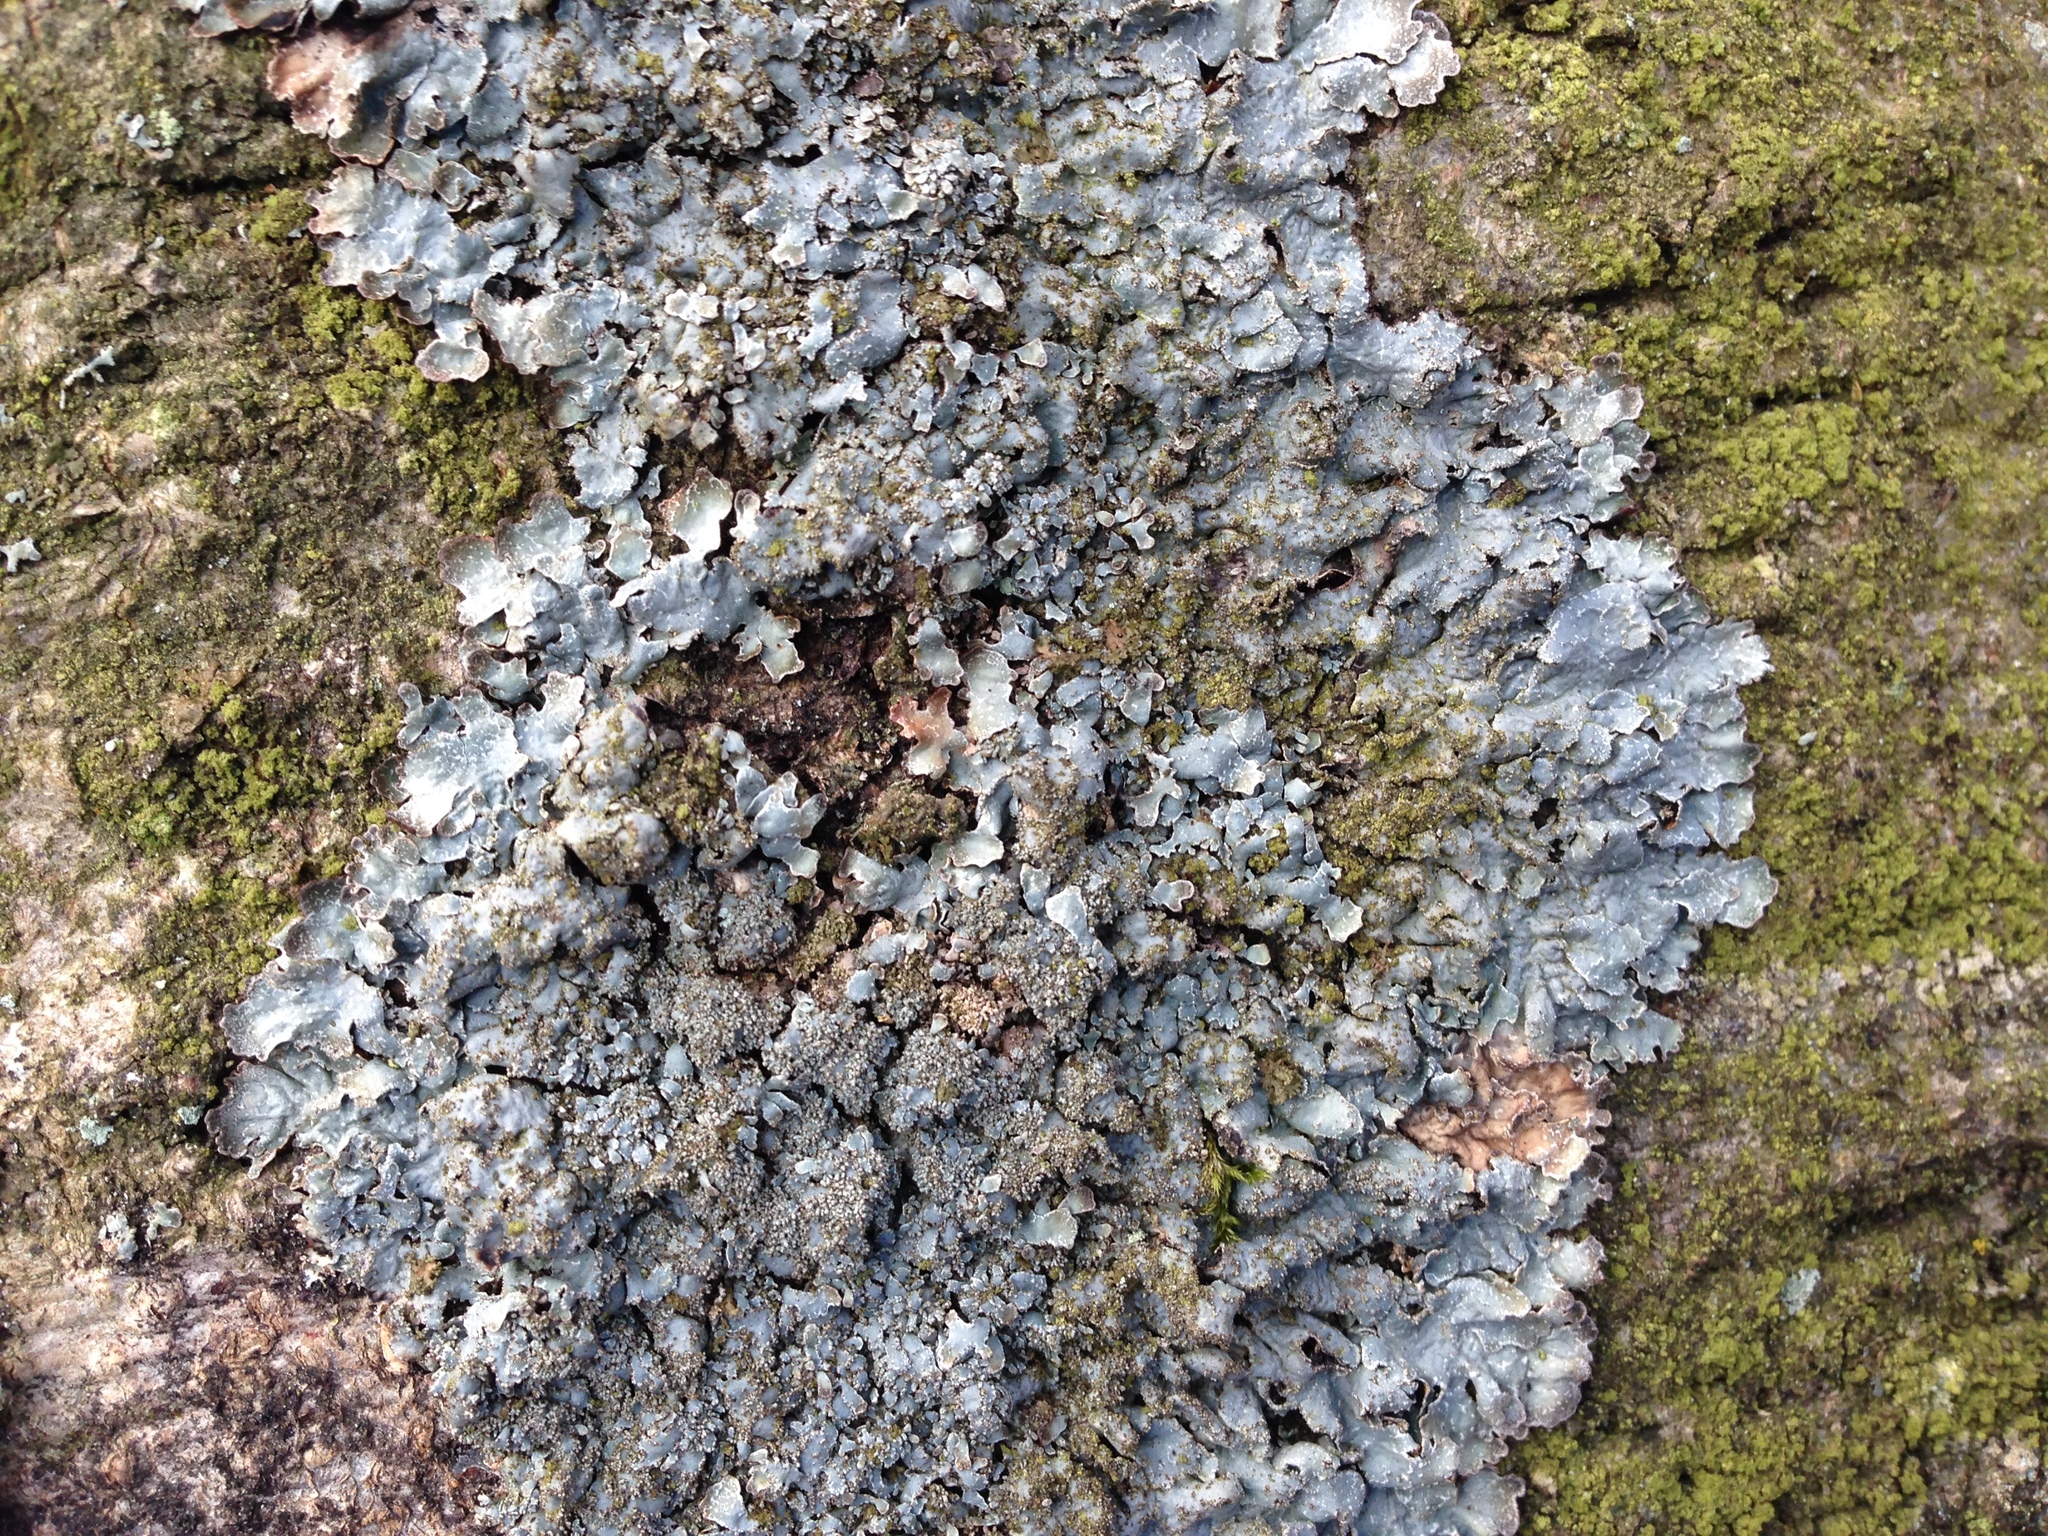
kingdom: Fungi
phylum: Ascomycota
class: Lecanoromycetes
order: Lecanorales
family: Parmeliaceae
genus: Parmelia
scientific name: Parmelia ernstiae
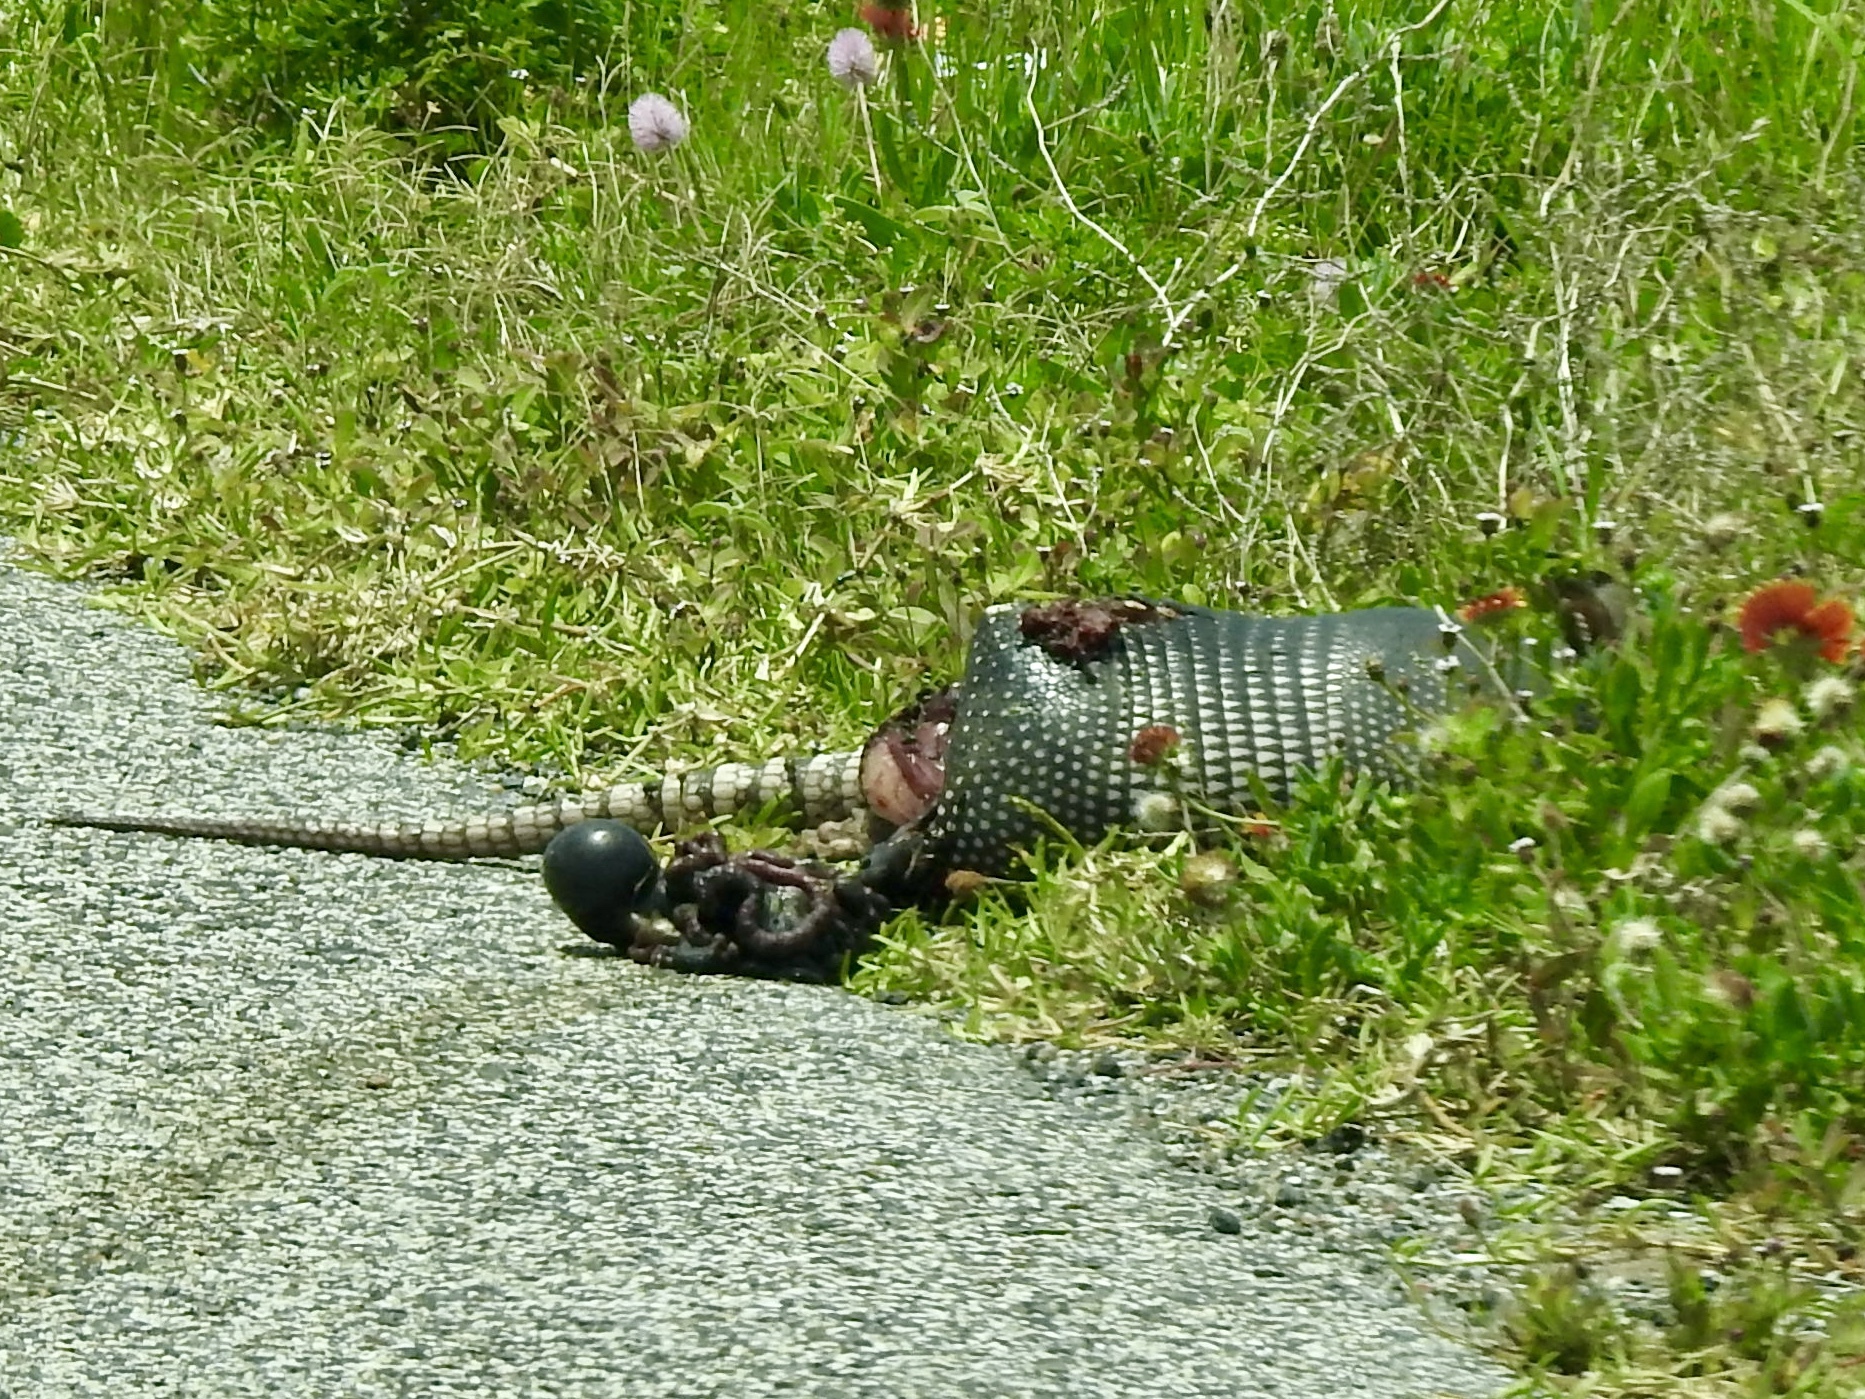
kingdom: Animalia
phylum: Chordata
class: Mammalia
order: Cingulata
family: Dasypodidae
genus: Dasypus
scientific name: Dasypus novemcinctus
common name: Nine-banded armadillo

*****

AIM OF THE TASK. Rewrite the lines of every entry above, swapping "scientific name" for "species" and changing nothing else. Omit the pictures.

RESPONSE TO THE EXERCISE.
kingdom: Fungi
phylum: Ascomycota
class: Lecanoromycetes
order: Lecanorales
family: Parmeliaceae
genus: Parmelia
species: Parmelia ernstiae
kingdom: Animalia
phylum: Chordata
class: Mammalia
order: Cingulata
family: Dasypodidae
genus: Dasypus
species: Dasypus novemcinctus
common name: Nine-banded armadillo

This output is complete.